■ **EXCERPTED PASSAGE**:
---
(The unstable angina/NSTEMI pocket guideline is here)
Patients should be started on:
- antiplatelet -- i.e. ASA +/-clopidogrel
- anticoagulant -- i.e. IV heparin or LMWH. In high risk patients, consider gpIIaIIIb inhibitor
- statin
- oral beta-blocker within 24 hours for patients without contraindications
- oral calcium channel blocker if contraindication to beta-blocker
- oral ACEi within 24h for patients with heart failure or LVEF less than 40%
- oxygen if hypoxemic
- nitroglycerin 0.4mg SL spray/tablets q5 mins prn (max 3 doses) for symptoms of ischemia
When admitting a patient with UA/NSTEMI, I always find it helpful to estimate their risk of complications (i.e. death/MI) using the TIMI risk score.
Patients with probable ACS of ischemic origin should have (if appropriate) early (<72h) cardiac risk stratification. If high risk patients, they should be considered for early angiography +/- angioplasty (early invasive strategy).
---
■ **Dataset items**:

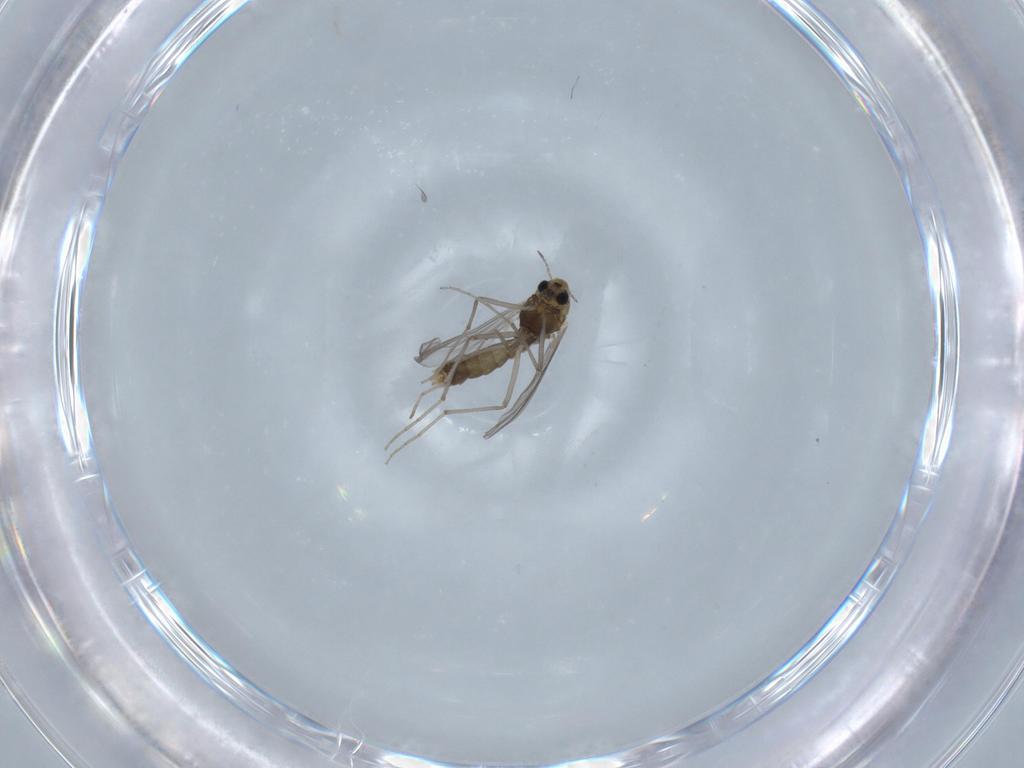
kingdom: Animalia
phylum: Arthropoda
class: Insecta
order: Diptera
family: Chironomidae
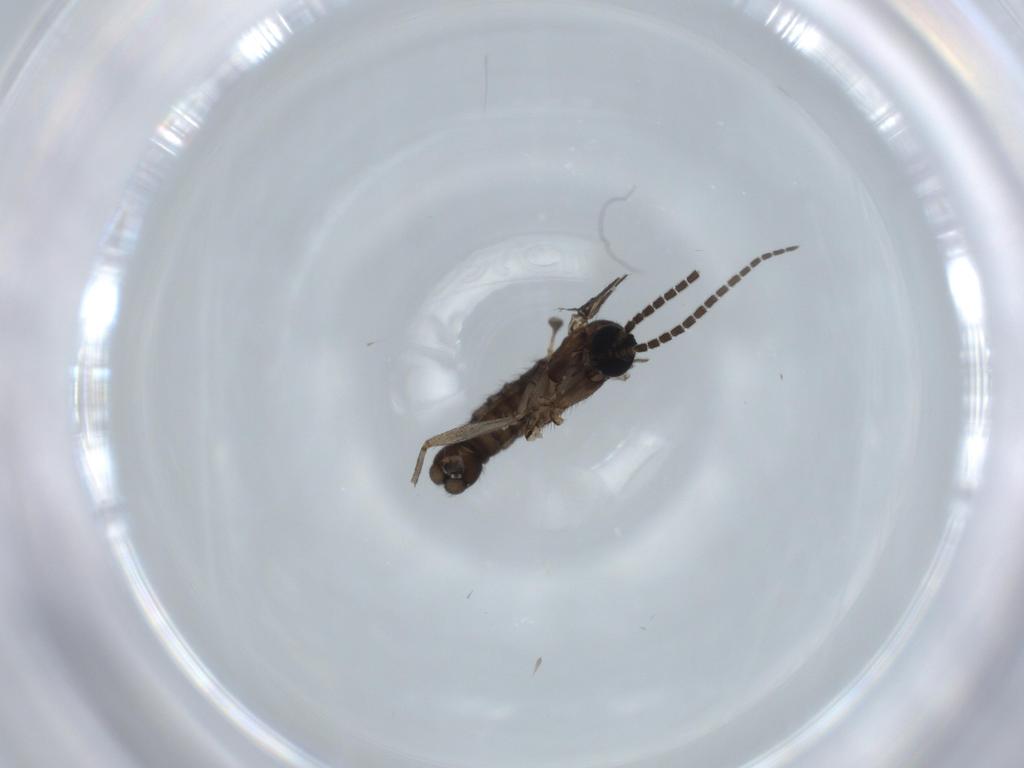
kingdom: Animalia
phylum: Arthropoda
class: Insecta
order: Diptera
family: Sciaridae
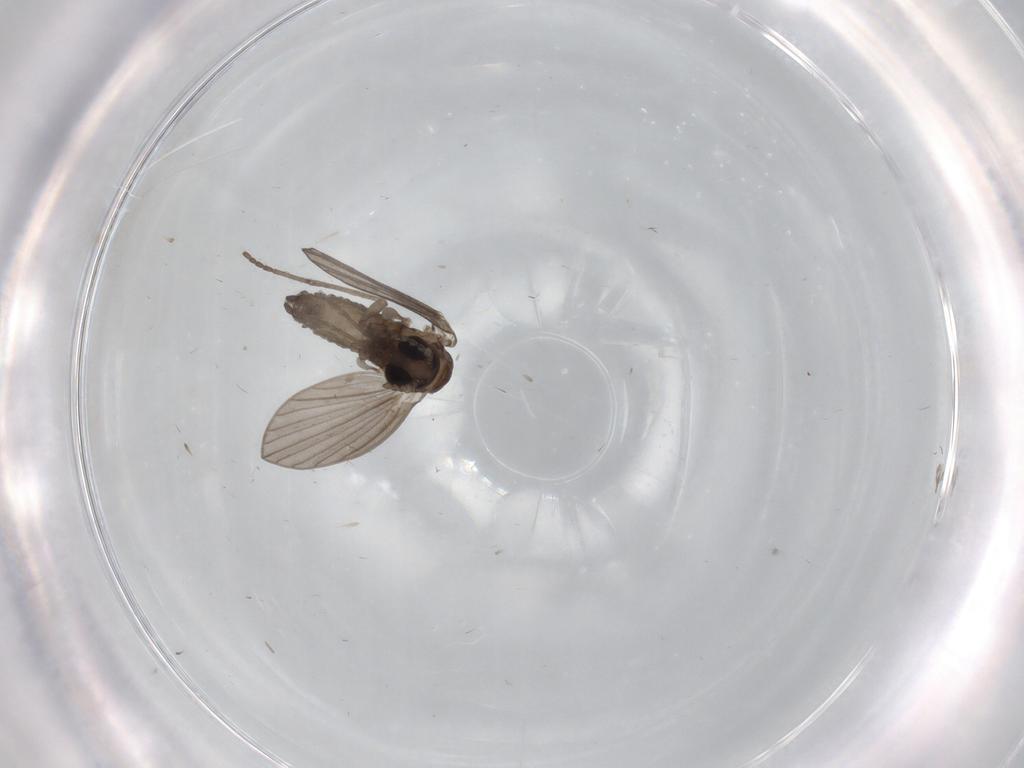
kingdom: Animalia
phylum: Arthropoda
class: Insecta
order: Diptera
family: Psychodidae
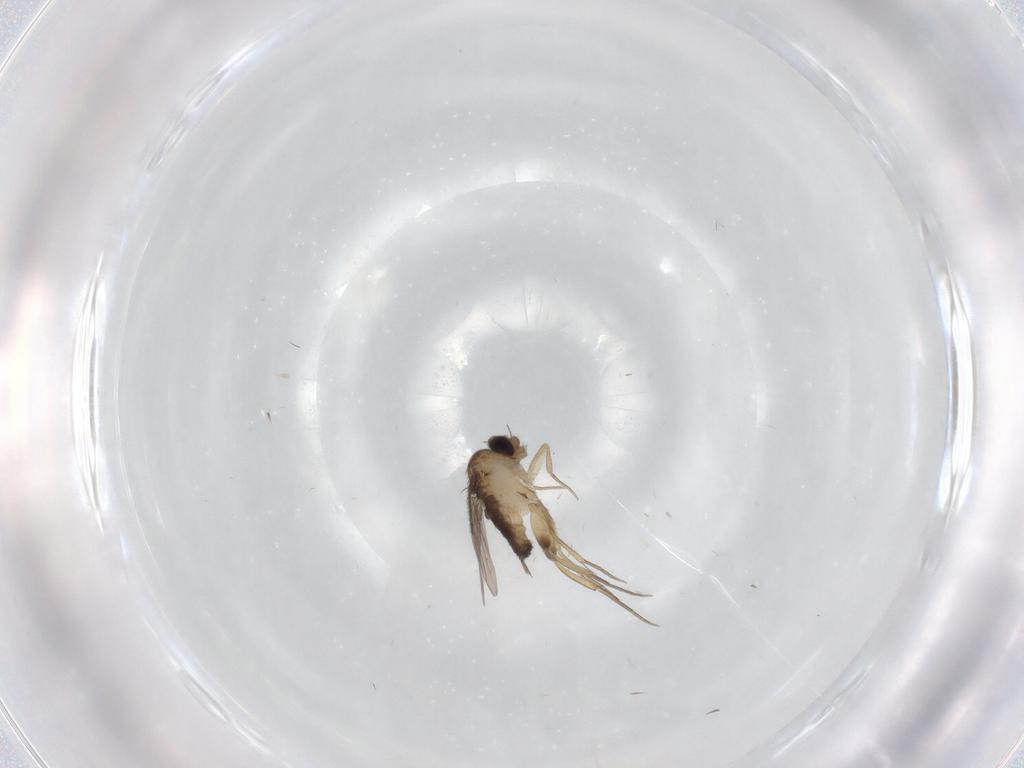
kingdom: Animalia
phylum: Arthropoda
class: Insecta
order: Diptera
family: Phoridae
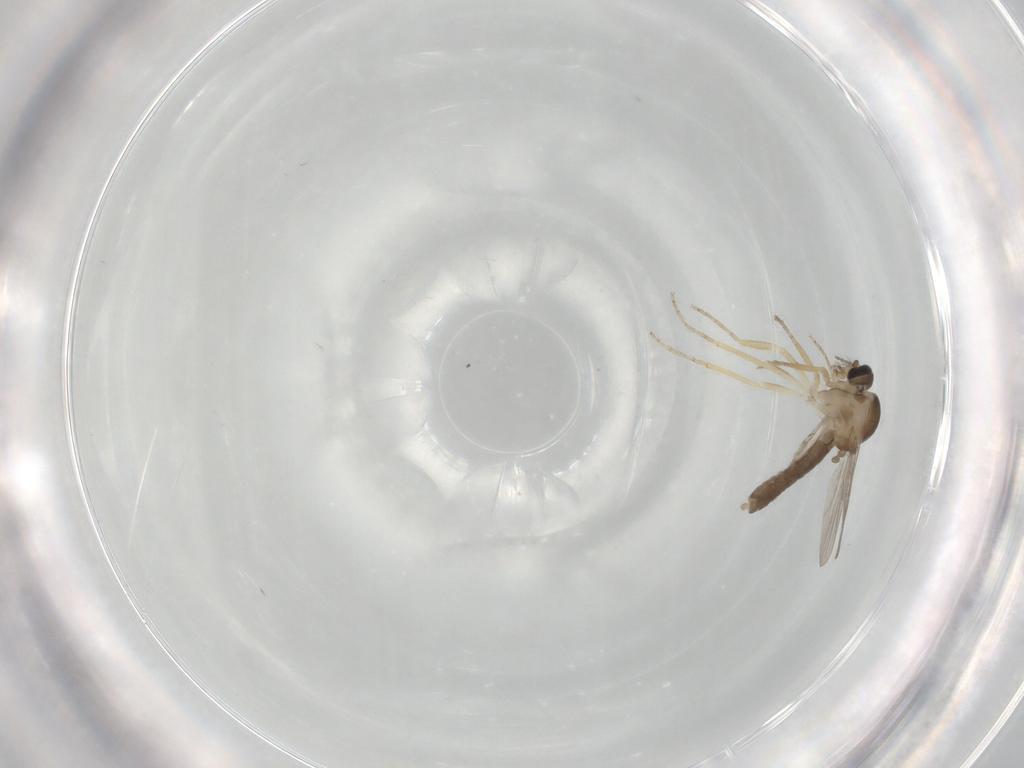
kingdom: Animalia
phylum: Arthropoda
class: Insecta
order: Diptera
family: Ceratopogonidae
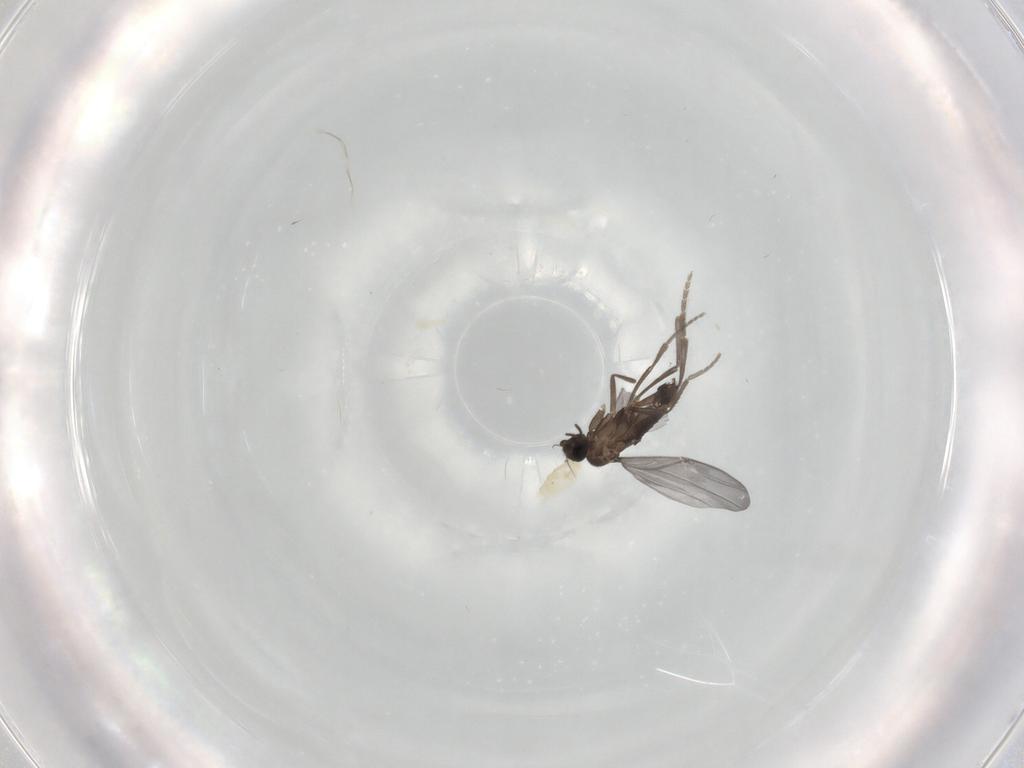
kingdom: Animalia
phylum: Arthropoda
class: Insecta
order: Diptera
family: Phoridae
---
■ **PROBLEM**:
Answer these questions from the UA/NSTEMI management text:
1. Within what time should an oral beta-blocker be started in patients without contraindications?
2. Which score is used to estimate a patient's risk of complications such as death or MI?
3. Within how many hours should early cardiac risk stratification take place for patients with probable ACS of ischemic origin?
The items are not needed for this task.

■ **TASK ANSWER**:
1. Within 24 hours.
2. The TIMI risk score.
3. Less than 72 hours.